I look away from my tingling hands and up into her eyes. It’s as if the brown of her irises drives the sensation out of my mind, because my skin abruptly feels like skin again, the vibrating residue on my hands gone. I feel nothing, and when Alma comes over, scooping up the violet egg I’d just put down, I can only stare wordlessly as she places it in the mammalian bin. She doesn’t rub her fingers, she doesn’t pause or look troubled.
“The egg . . . ,” I start, but Yaya turns her eyes on us, listening, and I realize, with a shade of nausea, that whatever I just felt might be the reason my mother sought to keep me out of the Zoo: some hidden weakness that I’m barely concealing. One word from Yaya might get me booted. “Yeah, I was stuck. But I’ve got it now. Thanks.”
“Are there any animals that don’t lay eggs?” Jaquot says, and I’m grateful that his interruption draws Yaya’s attention. “We could build a whole new compound with these damn things.”

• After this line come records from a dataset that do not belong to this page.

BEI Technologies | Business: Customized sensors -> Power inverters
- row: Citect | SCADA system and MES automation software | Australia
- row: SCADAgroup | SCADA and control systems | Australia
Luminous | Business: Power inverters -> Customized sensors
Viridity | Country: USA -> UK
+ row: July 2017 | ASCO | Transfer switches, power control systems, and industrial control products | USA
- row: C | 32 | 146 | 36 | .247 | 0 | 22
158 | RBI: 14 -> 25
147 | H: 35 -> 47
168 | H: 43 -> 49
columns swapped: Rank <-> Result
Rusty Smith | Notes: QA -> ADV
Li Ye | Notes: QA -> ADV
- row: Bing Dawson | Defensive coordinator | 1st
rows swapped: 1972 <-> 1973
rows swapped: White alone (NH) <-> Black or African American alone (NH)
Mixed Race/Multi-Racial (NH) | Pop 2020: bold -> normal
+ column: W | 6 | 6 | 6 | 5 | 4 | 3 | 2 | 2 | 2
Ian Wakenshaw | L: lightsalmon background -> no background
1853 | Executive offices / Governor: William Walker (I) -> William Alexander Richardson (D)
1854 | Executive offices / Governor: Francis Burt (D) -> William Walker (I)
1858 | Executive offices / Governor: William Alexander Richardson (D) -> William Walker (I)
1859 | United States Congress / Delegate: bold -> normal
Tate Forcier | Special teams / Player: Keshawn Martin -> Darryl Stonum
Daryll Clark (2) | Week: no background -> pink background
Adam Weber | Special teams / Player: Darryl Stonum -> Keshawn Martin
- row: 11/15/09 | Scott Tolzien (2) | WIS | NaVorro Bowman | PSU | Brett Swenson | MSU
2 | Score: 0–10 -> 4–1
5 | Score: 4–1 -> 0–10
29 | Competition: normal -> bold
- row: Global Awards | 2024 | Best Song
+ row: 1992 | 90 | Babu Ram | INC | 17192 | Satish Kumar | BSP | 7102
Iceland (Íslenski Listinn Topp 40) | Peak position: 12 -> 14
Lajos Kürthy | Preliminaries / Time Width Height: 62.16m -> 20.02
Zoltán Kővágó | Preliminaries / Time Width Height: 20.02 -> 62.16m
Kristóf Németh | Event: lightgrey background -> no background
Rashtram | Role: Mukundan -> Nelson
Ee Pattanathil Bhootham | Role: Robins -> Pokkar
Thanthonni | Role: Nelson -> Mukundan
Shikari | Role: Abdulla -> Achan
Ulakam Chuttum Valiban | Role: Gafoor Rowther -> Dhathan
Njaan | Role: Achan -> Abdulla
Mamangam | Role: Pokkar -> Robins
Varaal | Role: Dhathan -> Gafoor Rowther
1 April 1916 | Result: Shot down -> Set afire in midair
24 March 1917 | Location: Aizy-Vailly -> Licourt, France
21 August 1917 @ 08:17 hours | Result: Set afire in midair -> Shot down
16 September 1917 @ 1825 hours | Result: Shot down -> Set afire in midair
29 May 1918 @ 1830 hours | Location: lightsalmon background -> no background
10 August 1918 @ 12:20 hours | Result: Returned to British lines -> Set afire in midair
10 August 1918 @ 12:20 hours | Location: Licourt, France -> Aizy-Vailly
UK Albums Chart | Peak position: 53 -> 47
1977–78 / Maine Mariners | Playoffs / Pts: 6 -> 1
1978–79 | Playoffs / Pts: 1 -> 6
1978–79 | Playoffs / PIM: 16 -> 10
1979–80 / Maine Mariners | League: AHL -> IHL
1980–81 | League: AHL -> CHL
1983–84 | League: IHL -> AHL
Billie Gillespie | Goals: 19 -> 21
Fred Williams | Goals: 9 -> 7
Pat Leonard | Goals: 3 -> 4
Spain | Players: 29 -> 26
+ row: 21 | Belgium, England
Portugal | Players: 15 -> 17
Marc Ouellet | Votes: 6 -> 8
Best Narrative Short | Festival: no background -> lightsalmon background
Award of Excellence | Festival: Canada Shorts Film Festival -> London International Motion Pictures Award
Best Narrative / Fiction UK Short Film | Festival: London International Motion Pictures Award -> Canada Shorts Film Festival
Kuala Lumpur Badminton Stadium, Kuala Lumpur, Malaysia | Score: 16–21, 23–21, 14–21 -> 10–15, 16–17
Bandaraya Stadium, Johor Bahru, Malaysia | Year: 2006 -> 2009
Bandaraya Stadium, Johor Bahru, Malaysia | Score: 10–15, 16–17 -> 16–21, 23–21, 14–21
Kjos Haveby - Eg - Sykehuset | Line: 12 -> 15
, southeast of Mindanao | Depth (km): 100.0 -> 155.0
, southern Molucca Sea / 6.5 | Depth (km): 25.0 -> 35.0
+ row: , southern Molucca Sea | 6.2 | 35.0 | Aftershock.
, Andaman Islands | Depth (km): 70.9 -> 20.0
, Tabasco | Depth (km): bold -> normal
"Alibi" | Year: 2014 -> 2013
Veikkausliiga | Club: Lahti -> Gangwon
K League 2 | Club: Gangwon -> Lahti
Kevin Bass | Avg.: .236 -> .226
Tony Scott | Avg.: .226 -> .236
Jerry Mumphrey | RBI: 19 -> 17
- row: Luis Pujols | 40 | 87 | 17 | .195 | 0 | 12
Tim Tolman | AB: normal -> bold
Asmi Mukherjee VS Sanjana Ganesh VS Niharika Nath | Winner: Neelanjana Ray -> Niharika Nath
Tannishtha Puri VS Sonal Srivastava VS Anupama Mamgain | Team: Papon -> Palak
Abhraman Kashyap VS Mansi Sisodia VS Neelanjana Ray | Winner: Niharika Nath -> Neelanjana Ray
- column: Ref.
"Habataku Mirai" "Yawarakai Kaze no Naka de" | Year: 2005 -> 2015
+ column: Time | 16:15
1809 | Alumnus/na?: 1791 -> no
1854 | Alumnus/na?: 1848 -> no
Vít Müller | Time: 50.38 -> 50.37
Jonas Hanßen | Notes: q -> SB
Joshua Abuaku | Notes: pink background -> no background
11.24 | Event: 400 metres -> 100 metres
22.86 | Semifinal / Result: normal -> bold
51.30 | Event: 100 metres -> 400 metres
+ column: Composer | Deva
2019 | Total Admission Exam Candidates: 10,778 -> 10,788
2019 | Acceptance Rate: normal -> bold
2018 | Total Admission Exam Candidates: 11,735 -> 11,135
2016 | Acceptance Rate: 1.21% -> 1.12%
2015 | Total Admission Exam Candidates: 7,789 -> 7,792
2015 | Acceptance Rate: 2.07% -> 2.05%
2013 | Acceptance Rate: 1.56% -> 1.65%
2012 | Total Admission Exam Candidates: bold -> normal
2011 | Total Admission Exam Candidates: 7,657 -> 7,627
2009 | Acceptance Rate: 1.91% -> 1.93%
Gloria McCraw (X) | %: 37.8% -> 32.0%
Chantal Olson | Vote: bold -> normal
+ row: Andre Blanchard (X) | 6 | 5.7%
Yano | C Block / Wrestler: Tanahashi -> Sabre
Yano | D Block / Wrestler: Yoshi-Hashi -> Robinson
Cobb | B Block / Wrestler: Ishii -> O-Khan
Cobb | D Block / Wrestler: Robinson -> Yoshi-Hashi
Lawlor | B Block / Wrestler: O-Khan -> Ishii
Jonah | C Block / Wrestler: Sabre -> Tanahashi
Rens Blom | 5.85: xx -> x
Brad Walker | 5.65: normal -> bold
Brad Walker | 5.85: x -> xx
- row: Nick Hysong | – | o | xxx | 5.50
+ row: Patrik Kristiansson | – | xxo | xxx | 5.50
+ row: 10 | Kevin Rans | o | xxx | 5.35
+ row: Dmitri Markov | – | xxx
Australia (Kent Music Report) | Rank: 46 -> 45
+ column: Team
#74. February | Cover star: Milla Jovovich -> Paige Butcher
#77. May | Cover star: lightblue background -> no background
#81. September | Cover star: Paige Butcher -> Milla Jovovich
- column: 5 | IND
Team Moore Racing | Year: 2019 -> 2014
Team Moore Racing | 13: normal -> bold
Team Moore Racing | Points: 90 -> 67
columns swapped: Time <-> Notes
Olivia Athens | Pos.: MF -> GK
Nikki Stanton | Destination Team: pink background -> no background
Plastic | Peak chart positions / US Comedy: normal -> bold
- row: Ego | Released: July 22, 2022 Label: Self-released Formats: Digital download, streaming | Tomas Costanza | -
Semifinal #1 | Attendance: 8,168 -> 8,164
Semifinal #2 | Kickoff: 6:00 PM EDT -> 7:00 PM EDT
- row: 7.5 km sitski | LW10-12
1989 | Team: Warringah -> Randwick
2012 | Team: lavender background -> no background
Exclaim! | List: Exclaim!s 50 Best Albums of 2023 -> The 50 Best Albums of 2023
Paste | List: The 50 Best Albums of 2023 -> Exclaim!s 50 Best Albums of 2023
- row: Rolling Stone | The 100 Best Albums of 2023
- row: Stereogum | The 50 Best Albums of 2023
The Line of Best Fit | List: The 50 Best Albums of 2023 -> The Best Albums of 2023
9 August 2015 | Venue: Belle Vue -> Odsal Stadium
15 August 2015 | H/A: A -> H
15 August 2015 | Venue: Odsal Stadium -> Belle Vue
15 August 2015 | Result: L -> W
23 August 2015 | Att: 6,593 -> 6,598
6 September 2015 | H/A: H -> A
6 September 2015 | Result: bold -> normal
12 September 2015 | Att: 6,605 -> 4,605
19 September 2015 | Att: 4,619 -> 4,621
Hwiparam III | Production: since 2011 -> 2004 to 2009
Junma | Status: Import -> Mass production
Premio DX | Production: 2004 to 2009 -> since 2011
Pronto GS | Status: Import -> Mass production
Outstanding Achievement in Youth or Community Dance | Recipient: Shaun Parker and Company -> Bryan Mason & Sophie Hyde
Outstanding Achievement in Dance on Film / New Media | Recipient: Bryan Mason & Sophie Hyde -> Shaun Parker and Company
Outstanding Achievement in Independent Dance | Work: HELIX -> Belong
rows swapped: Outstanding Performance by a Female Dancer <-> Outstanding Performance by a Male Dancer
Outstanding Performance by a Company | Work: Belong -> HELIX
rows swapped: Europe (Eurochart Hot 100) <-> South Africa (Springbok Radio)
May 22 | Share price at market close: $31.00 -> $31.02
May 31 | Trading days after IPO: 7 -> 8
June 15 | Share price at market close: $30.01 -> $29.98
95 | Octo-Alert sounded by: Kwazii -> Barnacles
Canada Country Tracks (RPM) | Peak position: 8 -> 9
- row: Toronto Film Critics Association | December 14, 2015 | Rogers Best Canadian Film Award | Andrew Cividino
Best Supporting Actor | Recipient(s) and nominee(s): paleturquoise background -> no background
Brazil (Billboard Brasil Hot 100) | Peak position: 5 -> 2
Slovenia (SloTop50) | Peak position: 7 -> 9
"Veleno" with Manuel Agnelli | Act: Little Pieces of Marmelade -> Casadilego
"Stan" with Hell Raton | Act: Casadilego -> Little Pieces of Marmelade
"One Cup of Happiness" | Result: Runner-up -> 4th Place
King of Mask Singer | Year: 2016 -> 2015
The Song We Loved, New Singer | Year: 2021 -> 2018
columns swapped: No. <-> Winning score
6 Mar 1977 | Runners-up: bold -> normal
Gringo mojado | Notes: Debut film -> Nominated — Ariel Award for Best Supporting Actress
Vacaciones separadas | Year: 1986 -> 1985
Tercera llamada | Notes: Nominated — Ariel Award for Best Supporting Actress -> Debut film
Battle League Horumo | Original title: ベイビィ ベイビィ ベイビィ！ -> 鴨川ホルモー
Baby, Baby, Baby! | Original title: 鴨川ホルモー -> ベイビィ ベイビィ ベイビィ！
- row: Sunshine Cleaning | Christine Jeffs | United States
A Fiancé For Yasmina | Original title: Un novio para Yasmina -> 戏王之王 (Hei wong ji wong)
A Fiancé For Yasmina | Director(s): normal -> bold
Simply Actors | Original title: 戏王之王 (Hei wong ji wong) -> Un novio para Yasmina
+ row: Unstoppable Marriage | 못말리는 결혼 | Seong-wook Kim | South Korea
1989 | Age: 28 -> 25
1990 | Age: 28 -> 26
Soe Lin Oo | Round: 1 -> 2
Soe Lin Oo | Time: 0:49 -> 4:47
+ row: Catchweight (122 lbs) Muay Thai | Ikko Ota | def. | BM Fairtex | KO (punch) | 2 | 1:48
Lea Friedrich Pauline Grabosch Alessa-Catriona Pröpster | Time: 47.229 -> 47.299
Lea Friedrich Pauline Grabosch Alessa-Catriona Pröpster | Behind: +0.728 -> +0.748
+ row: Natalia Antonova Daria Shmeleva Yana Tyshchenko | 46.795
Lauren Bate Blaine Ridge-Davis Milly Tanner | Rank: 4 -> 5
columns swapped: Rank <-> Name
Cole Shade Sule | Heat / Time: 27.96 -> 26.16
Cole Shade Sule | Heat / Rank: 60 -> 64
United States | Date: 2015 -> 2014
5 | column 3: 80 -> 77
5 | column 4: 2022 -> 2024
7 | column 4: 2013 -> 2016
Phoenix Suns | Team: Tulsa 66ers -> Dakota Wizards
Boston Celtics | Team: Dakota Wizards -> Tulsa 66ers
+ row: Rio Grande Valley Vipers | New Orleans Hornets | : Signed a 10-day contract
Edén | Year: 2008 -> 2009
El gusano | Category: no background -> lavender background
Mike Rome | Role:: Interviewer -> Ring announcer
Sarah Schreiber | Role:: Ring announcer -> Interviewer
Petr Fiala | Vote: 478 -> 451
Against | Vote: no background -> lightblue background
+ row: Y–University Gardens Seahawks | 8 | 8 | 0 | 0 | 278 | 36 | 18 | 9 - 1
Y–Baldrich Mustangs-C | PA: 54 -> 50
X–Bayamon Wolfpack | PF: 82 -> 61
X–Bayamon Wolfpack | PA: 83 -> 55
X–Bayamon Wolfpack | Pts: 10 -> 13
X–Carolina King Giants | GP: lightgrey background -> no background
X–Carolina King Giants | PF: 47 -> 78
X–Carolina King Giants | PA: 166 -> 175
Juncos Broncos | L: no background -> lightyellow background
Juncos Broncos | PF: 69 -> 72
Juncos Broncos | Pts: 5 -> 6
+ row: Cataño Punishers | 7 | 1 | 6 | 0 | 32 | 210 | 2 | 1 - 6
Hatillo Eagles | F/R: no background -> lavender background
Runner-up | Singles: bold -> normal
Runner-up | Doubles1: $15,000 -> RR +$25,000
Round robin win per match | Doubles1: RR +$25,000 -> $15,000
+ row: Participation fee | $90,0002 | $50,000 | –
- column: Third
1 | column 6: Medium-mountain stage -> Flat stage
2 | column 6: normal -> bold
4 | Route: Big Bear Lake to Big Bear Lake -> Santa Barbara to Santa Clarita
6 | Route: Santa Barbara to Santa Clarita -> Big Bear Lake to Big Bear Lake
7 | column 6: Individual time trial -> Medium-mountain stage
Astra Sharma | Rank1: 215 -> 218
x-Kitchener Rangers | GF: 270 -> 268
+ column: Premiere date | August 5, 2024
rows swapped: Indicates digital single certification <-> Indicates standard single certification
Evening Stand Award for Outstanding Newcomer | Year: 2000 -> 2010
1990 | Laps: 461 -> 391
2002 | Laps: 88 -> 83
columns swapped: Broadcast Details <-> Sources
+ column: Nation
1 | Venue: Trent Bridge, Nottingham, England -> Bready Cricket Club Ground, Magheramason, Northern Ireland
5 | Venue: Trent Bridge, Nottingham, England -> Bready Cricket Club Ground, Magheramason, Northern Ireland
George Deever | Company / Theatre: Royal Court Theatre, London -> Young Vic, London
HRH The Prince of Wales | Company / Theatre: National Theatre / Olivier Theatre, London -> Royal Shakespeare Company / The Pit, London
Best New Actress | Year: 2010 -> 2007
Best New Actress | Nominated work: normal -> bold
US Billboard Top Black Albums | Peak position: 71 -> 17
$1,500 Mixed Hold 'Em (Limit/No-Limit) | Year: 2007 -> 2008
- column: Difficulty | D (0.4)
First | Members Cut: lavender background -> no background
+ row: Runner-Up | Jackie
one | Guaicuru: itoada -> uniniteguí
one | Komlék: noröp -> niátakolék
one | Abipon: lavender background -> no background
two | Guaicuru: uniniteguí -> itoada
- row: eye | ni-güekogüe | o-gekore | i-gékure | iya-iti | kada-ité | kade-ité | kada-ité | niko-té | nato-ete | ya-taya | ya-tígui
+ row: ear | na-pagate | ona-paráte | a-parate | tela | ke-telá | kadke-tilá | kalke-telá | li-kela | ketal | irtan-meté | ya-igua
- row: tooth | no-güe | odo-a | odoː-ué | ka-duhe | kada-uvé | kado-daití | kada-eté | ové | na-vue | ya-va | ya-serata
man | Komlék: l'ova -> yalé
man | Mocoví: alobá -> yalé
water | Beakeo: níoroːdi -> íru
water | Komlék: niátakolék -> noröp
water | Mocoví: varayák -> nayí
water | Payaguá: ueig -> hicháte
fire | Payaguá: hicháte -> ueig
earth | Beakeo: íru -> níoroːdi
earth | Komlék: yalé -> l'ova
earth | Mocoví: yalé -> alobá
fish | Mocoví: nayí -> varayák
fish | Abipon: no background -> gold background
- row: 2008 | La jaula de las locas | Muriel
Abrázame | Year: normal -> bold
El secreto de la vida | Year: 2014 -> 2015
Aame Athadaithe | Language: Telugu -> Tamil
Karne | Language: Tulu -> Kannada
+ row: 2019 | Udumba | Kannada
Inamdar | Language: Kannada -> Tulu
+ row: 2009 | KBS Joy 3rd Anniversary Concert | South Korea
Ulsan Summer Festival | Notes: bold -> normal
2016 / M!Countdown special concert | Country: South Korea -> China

“I think it’s fascinating,” Alma says. “I do wonder how long we’ve been in here though.” She stands by the reptilian bin with one knee bent, her hip pushed out. Her hair, braided today like mine, is covered by the gauzy headwrap the procedure file ordered us to wear. We all wear them, but she’s tied hers with a high knot to give it a decorative flair.
“Three hours,” says Rondo.
“I wonder if we get food,” says Yaya, stifling a yawn.
As if on cue, the doors at the front of the room slide open. I expect to see my father, but it’s another whitecoat. I’ve seen him before in the commune, always looking busy and rushed. He’s no different now and doesn’t even greet us.
“How many garifula eggs have you sorted so far?” he says.
My brain scrambles to find an answer. I haven’t been looking at the totals, just entering numbers for each egg I sort. I’ve been busy admiring the specimens, letting my mind wander. I open my mouth to provide some reason why we don’t have that information, but Yaya answers instead.